Transperceneige, l’intégrale, Lob/Rochette/Legrand


«Parcourant la blanche immensité d’un hiver éternel et glacé d’un bout à l’autre de la planète roule un train qui jamais ne s’arrête. C’est le transperceneige aux mille et un wagons.»

Vous avez peut-être vu cette télésérie de science-fiction (Snowpiercer) sur Netflix ou encore le film de Bong Joon-ho sorti en 2013. Derrière ces productions, il y a le magnifique roman graphique français signé par Jacques Lob et le dessinateur Jean-Pierre Rochette qui nous entraîne dans un récit post-apocalyptique jetant un regard dur sur le monde. Une crise environnementale est à nos portes et Jacques Lob l’a probablement pressenti au moment d’écrire cette histoire en 1984 qui a été rééditée sous le titre de L’Échappé en 1999. Je vous invite à découvrir ou à redécouvrir les trois premiers volumes du Transperceneige (L’Échappé, L’Arpenteur, La Traversée) réunis dans une édition intégrale.

L’histoire est assez simple. Après une catastrophe écologique, la neige et un froid mortel s’installent sur la terre. Il ne reste qu’un groupe de survivants qui voyagent à bord d’un long train de 1001 wagons engagé dans une course sans fin sur cette terre glacée. Dans cette société cloisonnée de survivants, très hiérarchisée, les plus pauvres voyagent en queue de train et les plus riches qui habitent dans des wagons de luxe à l’avant du train ont droit à tous les privilèges. Ce long convoi où les prêtres vénèrent Sainte Loco, comprend aussi des wagons de nourriture, des potagers, les machines afin que rien ne s’arrête. Tout a été aménagé pour le plus d’autonomie possible. En même temps, il s’agit d’un monde cruel, sombre et violent. Le héros Proloff, issu des wagons de queue, s’est échappé afin de remonter le train. Il fera alors la rencontre d’Adeline Belleau qui fait partie d’un groupe d’aide au tiers-convoi.

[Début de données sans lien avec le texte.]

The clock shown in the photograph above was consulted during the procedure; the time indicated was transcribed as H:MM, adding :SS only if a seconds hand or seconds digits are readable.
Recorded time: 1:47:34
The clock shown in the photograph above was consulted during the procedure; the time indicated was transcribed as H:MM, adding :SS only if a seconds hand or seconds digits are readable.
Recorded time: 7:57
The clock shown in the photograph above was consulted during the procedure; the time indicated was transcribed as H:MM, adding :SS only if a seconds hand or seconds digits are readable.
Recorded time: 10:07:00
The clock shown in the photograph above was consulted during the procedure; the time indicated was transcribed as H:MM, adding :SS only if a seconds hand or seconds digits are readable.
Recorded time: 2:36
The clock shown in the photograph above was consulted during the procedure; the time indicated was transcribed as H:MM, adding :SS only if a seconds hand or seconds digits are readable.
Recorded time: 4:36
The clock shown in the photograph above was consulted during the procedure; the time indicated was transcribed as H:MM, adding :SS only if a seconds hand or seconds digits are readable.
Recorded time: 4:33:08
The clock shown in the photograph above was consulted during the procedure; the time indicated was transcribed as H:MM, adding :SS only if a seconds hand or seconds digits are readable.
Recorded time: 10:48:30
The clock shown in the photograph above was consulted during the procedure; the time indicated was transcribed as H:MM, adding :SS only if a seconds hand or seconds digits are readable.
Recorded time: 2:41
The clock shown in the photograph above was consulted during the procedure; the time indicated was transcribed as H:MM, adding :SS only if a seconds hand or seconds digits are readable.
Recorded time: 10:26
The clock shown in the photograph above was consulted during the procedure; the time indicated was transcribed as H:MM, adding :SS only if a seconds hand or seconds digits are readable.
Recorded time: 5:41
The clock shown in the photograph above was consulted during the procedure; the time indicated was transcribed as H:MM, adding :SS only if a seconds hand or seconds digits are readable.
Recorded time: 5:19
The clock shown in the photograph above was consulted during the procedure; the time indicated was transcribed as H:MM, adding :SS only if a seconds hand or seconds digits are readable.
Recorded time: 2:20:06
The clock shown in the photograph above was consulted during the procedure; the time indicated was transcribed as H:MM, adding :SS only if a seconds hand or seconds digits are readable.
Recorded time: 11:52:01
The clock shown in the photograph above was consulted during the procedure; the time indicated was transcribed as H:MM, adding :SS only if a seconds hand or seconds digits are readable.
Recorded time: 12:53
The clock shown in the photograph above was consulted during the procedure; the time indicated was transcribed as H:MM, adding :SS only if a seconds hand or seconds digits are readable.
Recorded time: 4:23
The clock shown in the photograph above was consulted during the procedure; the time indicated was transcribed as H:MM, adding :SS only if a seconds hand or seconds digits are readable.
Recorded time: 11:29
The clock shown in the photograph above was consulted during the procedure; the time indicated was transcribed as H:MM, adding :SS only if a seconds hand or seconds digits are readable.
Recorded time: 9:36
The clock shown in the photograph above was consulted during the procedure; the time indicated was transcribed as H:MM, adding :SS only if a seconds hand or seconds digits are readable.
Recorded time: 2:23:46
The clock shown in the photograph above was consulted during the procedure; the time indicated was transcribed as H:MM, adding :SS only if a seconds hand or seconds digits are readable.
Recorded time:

Ensemble, ils tenteront de trouver des réponses à leurs questions. Les deux tomes suivants écrits sur le même ton par Benjamin Legrand, se déroulent peu de temps après ces événements dans un autre train, le Transperceneige Deux. Il est désormais possible de sortir du train, de voyager à bord d’un avion d’exploration et même de quitter les rails. Il est aussi question de voyage virtuel, d’épuisement des ressources énergétiques et de remise en question existentielle. C’est passionnant.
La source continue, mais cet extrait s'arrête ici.